Without humor, the American West would be a vast territory of arid clichés — stolid cowboys and fearless lawmen, or, in more modern visions, dastardly land developers and fanatical environmentalists — all of them as lifeless as an alkalai flat. In The Laughing West, Professor C. L. Sonnichsen presents a generous selection of humorous western writing and shows how the humorous perspective comes closer to the truth about the west than either the romance of the “old West” or the sometimes bitter anti-romanticism of the new west. As Leslie Fiedler has observed, “to understand the West as somehow a joke comes a little closer to getter it straight.”

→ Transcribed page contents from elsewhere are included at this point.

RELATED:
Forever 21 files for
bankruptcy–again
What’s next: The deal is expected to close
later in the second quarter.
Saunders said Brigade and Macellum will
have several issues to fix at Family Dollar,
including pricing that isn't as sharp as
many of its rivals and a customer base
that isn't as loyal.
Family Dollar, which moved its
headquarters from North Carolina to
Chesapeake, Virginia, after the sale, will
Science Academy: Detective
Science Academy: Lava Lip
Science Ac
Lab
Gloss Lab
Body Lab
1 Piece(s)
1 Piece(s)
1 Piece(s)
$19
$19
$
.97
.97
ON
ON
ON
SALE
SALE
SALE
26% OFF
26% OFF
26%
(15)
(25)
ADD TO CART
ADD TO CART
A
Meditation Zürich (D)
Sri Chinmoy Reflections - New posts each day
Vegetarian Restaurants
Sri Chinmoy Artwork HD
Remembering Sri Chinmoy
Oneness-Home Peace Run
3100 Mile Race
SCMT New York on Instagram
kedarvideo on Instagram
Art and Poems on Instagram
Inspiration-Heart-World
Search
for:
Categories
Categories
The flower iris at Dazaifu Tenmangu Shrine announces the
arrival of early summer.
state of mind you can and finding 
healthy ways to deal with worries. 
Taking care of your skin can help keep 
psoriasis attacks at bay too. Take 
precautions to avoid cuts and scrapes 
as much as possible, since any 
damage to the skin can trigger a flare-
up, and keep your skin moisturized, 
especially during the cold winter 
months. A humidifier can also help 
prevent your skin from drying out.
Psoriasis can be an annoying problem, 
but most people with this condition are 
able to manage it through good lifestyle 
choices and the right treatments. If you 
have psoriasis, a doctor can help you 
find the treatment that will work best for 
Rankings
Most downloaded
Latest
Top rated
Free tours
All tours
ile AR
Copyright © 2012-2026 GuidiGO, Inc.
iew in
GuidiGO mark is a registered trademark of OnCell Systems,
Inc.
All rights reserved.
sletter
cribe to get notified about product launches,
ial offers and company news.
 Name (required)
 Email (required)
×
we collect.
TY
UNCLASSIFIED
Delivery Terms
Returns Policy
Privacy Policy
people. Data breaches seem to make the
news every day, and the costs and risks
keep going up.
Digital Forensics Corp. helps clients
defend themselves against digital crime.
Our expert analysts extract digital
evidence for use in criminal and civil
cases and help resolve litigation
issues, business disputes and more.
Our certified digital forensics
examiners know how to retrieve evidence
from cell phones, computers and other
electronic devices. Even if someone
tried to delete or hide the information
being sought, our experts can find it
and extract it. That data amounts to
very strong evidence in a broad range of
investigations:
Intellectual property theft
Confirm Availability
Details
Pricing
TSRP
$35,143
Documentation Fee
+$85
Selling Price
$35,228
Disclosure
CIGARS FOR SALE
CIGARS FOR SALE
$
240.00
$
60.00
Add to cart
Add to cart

The Laughing West consists of twenty-one pieces of humorous western writing, along with a general introduction, section introductions and an afterword. Throughout the book, the humor is based on character, and on how our perception of the familiar character types has evolved over the years. The reader is treated to a gallery of western originals: from the practical joker Slewfoot Samuels in Bill Gulick’s “The Marriage of Moon Wind,” to Eddie Bud Boyd, the fast-talking cattle broker in Glendon Swarthout’s The Cadillac Cowboys; from the Texas A&M-educated Sheriff “Freight Train” Flowers in Peeper by William Brinkley, to the brilliantly devious Governor Cullie Blanton in The One-Eyed Man by Larry L. King.
In addition to the traditional cowboys, Indians, and Mexicans, The Laughing West shows some contemporary western faces: the new breed of lawman, the rootless pilgrim, and the new urban westerner, typified by “Slick,” in Dan Jenkins’ Baja Oklahoma complaining about the “Chateau-le-44.50” in the poshest restaurant in a Dallas shopping mall.